▶ 要件: 以下のすべての記録の各行を、空行を除いて番号付きリストとして出力してください。画像は出力に含めないでください。

-.-.-

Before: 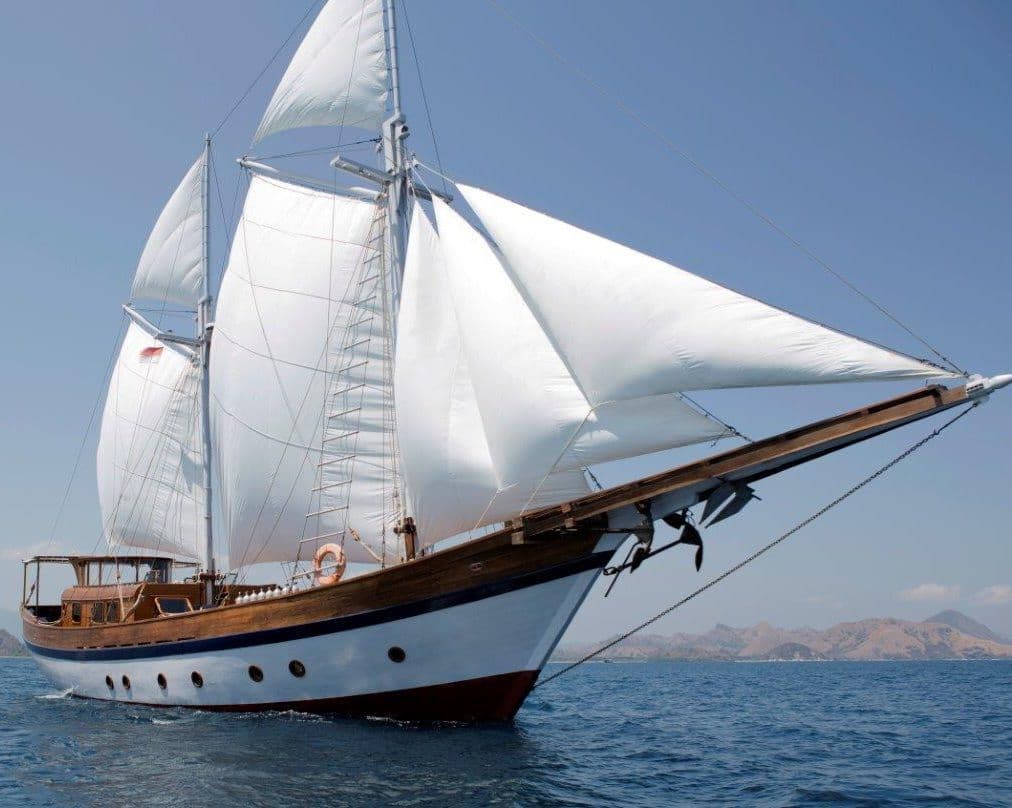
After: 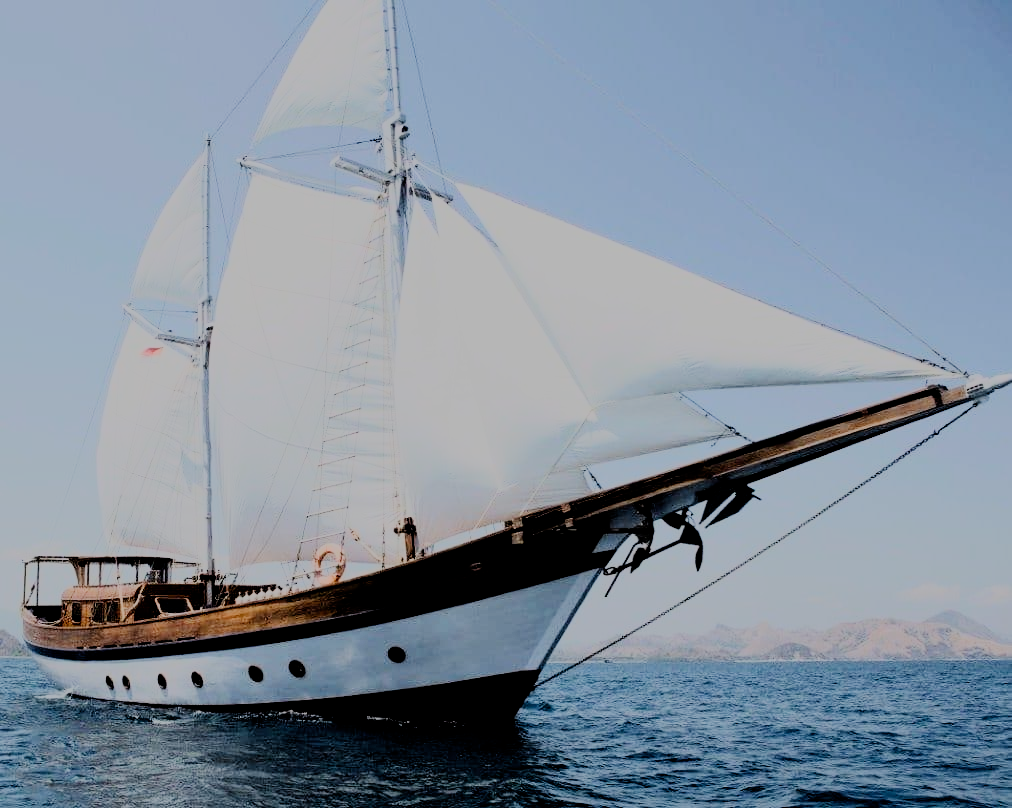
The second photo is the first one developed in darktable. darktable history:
filmic rgb: middle gray luminance 30%, black relative exposure -9 EV, white relative exposure 7 EV, threshold 6 EV, target black luminance 0%, hardness 2.94, latitude 2.04%, contrast 0.963, highlights saturation mix 5%, shadows ↔ highlights balance 12.16%, add noise in highlights 0, preserve chrominance no, color science v3 (2019), use custom middle-gray values true, iterations of high-quality reconstruction 0, contrast in highlights soft, enable highlight reconstruction true
rgb curve: curves: ch0 [(0, 0) (0.21, 0.15) (0.24, 0.21) (0.5, 0.75) (0.75, 0.96) (0.89, 0.99) (1, 1)]; ch1 [(0, 0.02) (0.21, 0.13) (0.25, 0.2) (0.5, 0.67) (0.75, 0.9) (0.89, 0.97) (1, 1)]; ch2 [(0, 0.02) (0.21, 0.13) (0.25, 0.2) (0.5, 0.67) (0.75, 0.9) (0.89, 0.97) (1, 1)], compensate middle gray true
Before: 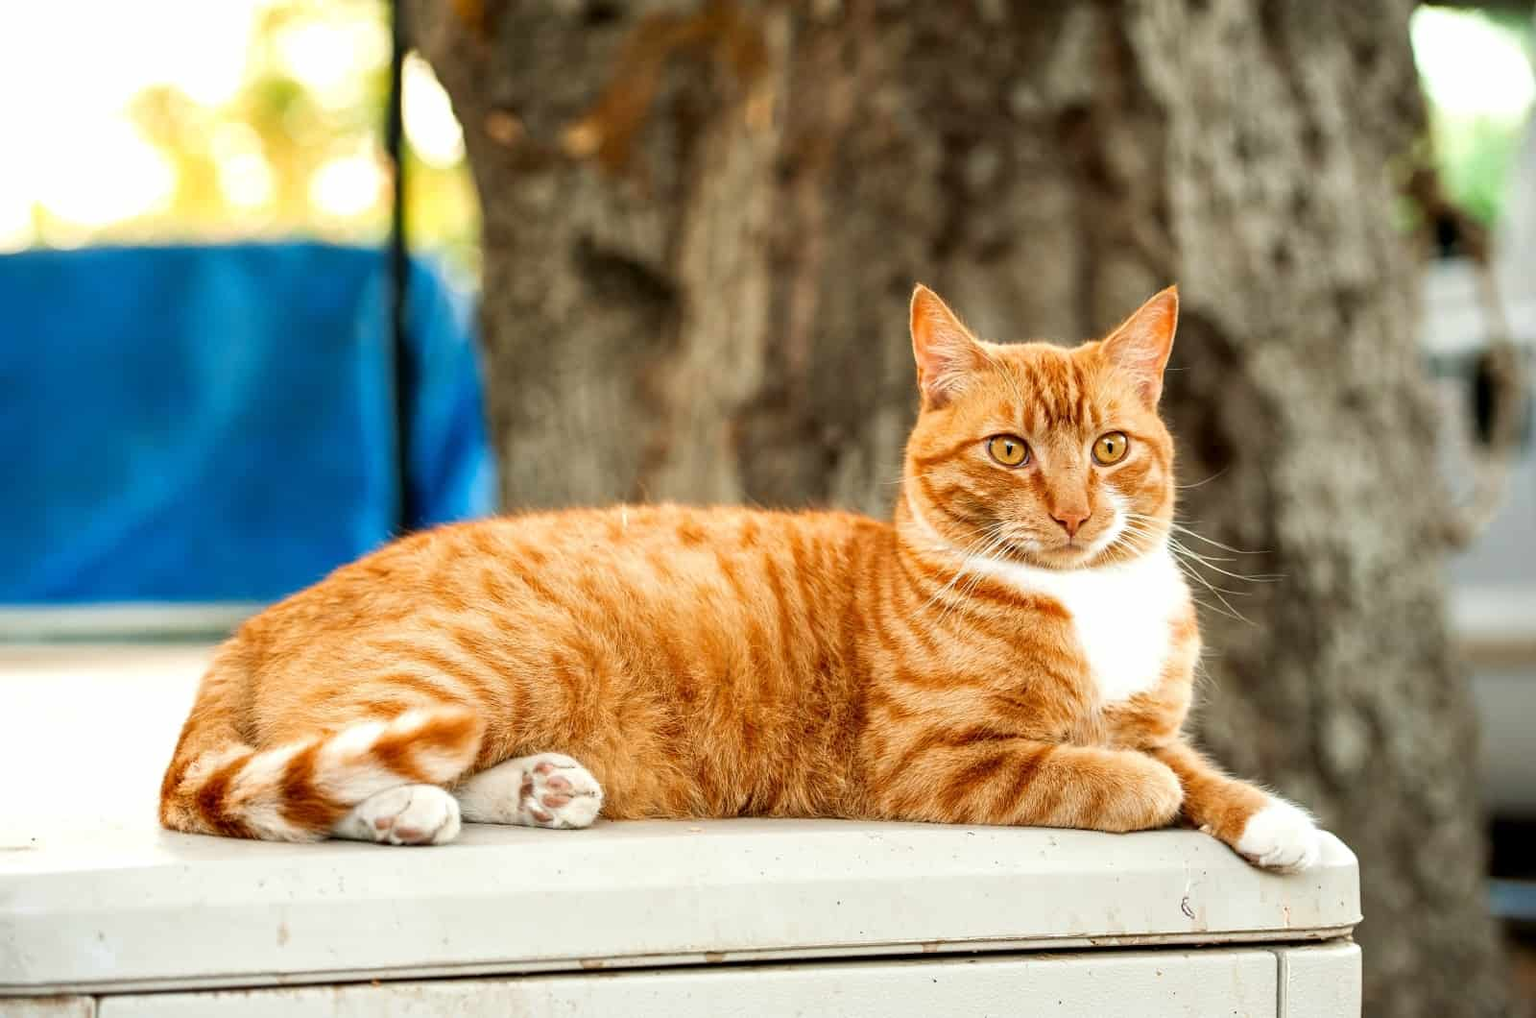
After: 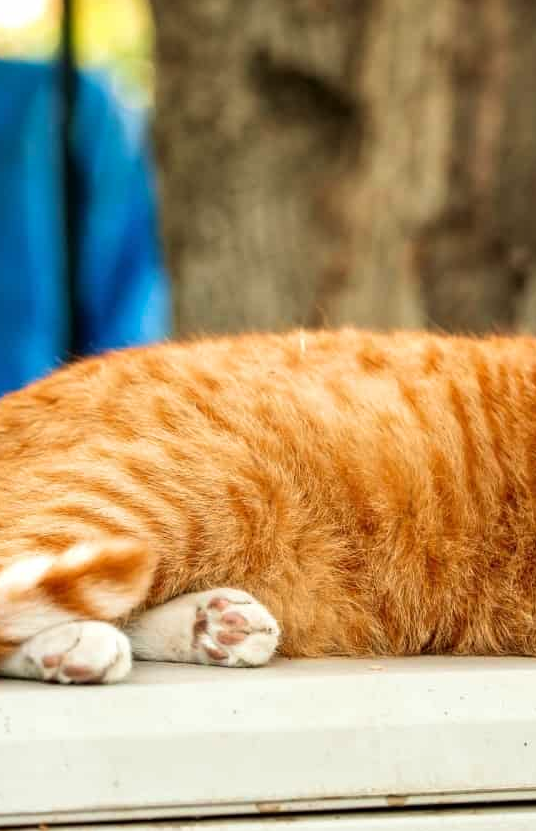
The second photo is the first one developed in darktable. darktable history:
crop and rotate: left 21.77%, top 18.528%, right 44.676%, bottom 2.997%
velvia: strength 27%
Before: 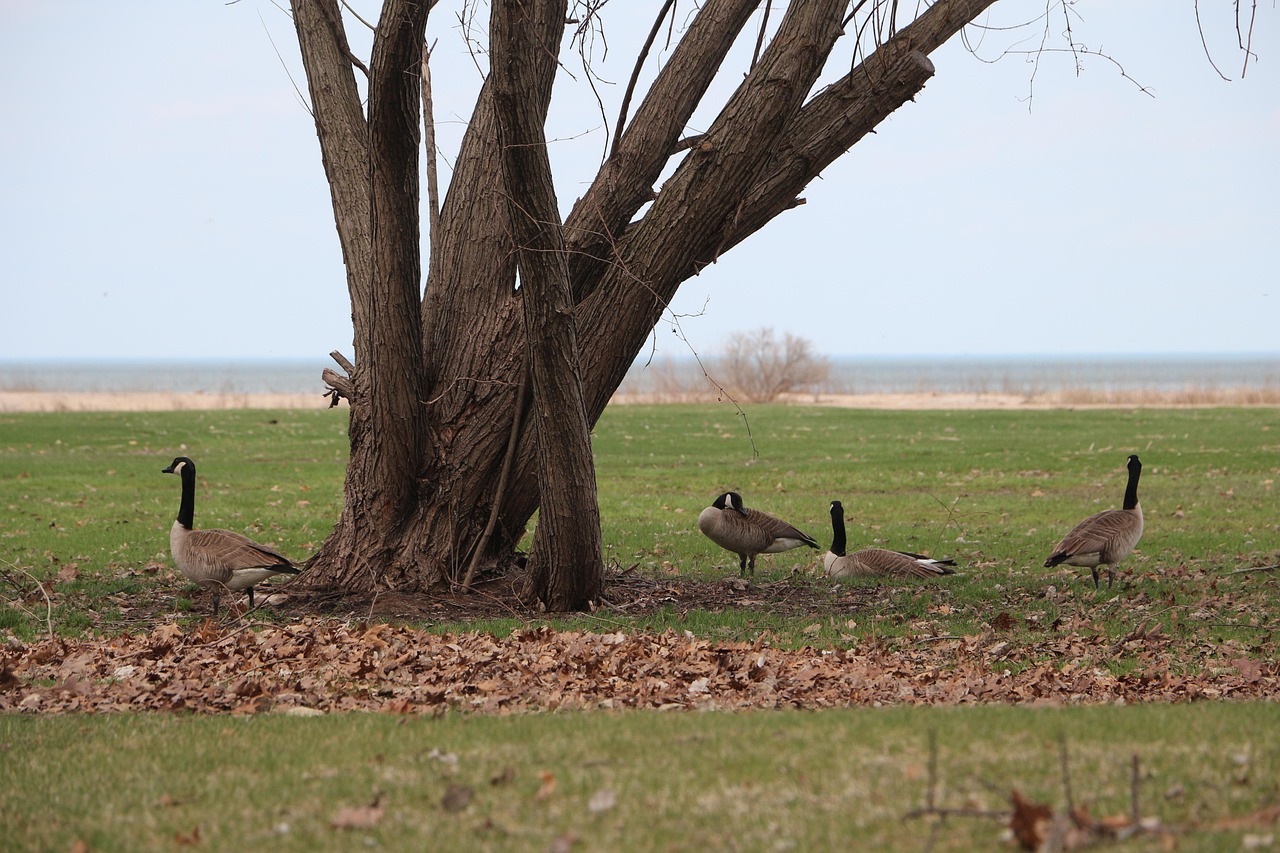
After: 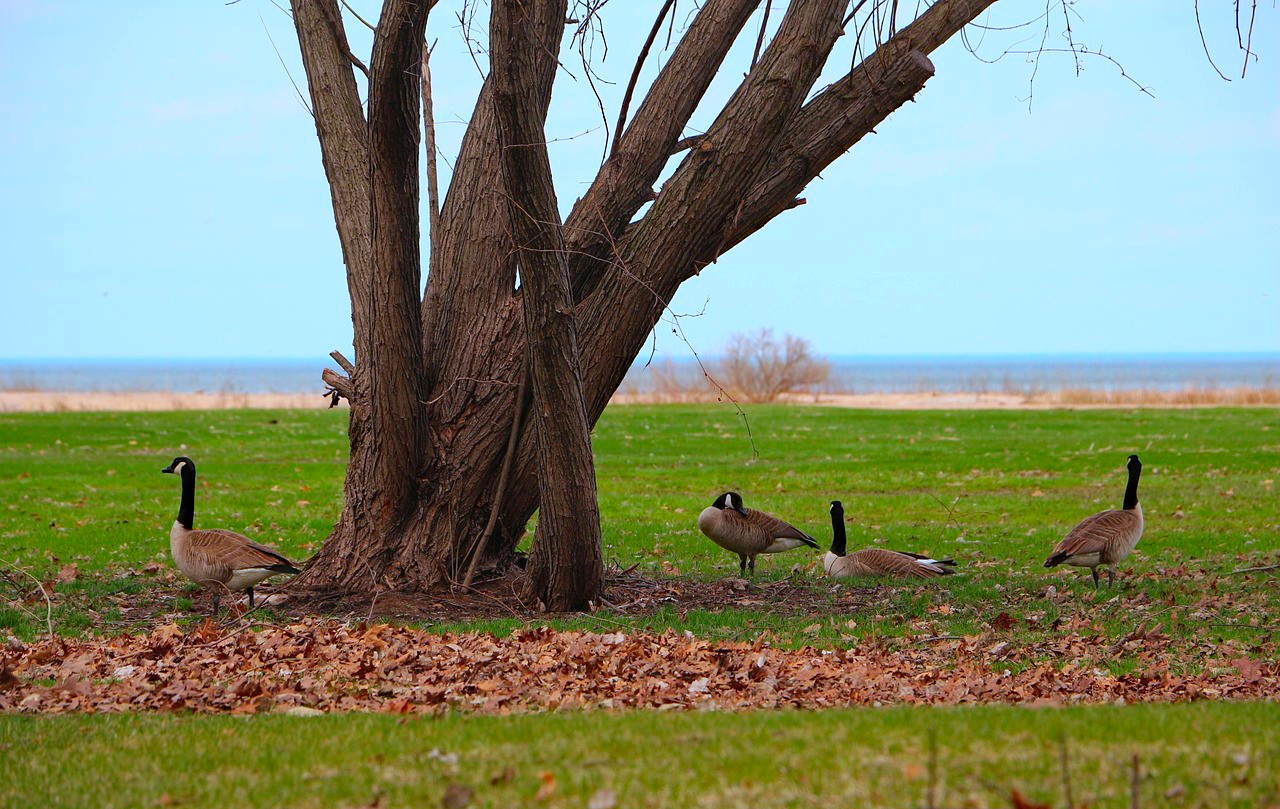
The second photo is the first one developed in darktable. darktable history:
crop and rotate: top 0.003%, bottom 5.111%
color calibration: x 0.366, y 0.379, temperature 4404.59 K
color correction: highlights b* -0.047, saturation 1.79
haze removal: strength 0.295, distance 0.253, compatibility mode true, adaptive false
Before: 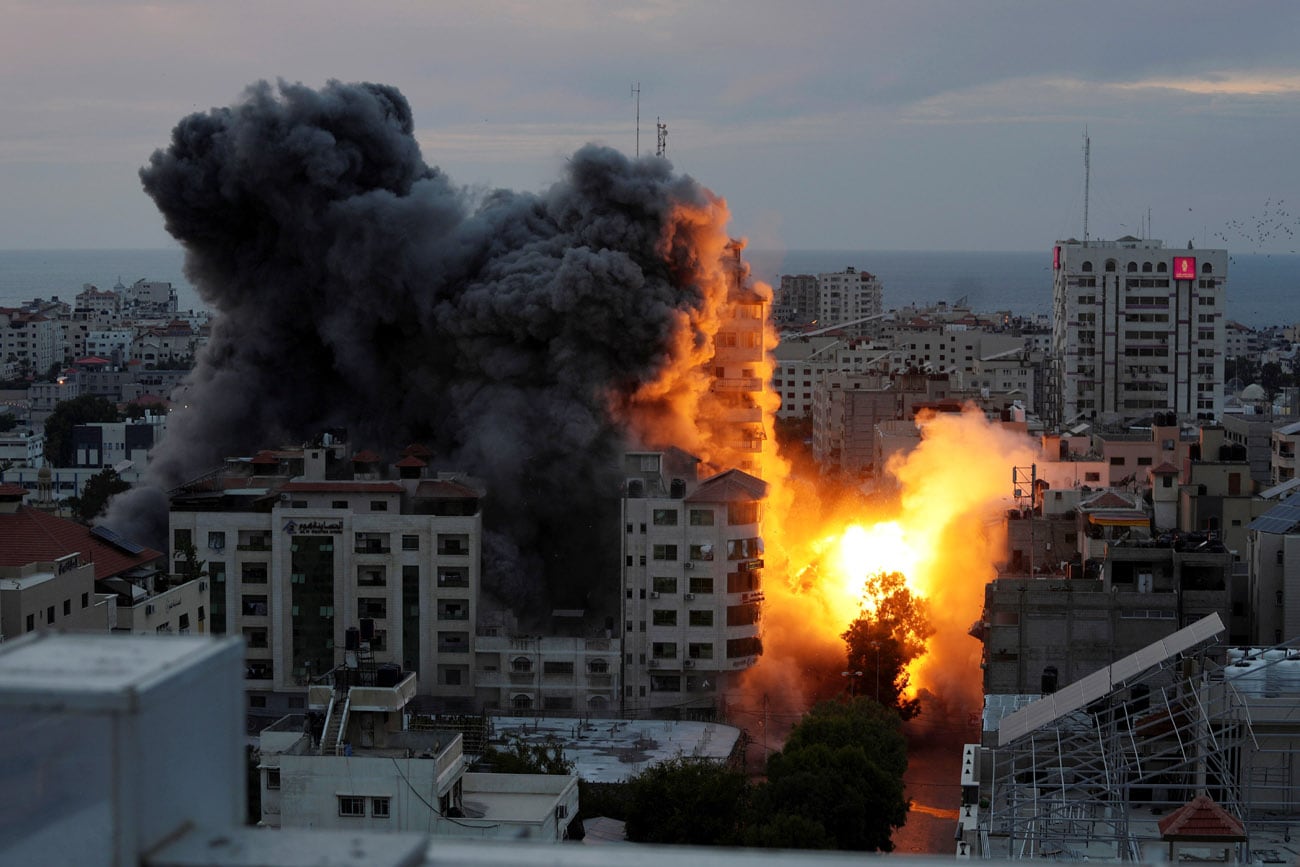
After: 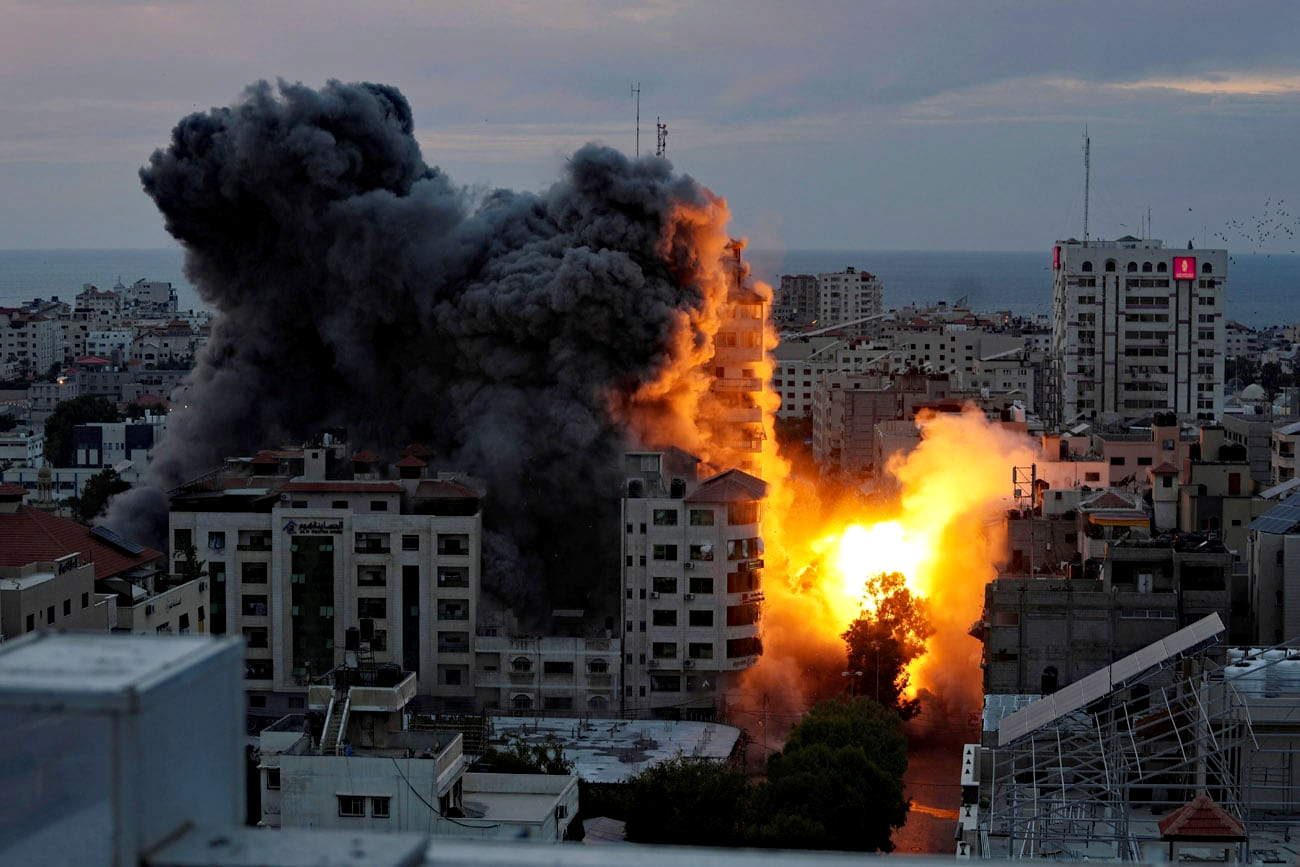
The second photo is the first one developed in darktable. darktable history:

-.-.-

▶ 課題の結果:
1. Before: 
2. After: 
3. The second photo is the first one developed in darktable. darktable history:
4. filmic rgb: middle gray luminance 30%, black relative exposure -9 EV, white relative exposure 7 EV, threshold 6 EV, target black luminance 0%, hardness 2.94, latitude 2.04%, contrast 0.963, highlights saturation mix 5%, shadows ↔ highlights balance 12.16%, add noise in highlights 0, preserve chrominance no, color science v3 (2019), use custom middle-gray values true, iterations of high-quality reconstruction 0, contrast in highlights soft, enable highlight reconstruction true
5. rgb curve: curves: ch0 [(0, 0) (0.21, 0.15) (0.24, 0.21) (0.5, 0.75) (0.75, 0.96) (0.89, 0.99) (1, 1)]; ch1 [(0, 0.02) (0.21, 0.13) (0.25, 0.2) (0.5, 0.67) (0.75, 0.9) (0.89, 0.97) (1, 1)]; ch2 [(0, 0.02) (0.21, 0.13) (0.25, 0.2) (0.5, 0.67) (0.75, 0.9) (0.89, 0.97) (1, 1)], compensate middle gray true
6. Before: 
7. After: 
8. The second photo is the first one developed in darktable. darktable history:
9. crop and rotate: left 21.77%, top 18.528%, right 44.676%, bottom 2.997%
10. velvia: strength 27%
11. Before: 
12. After: 
13. The second photo is the first one developed in darktable. darktable history:
14. crop and rotate: top 0.003%, bottom 5.111%
15. color calibration: x 0.366, y 0.379, temperature 4404.59 K
16. color correction: highlights b* -0.047, saturation 1.79
17. haze removal: strength 0.295, distance 0.253, compatibility mode true, adaptive false
18. Before: 
19. After: 
20. The second photo is the first one developed in darktable. darktable history:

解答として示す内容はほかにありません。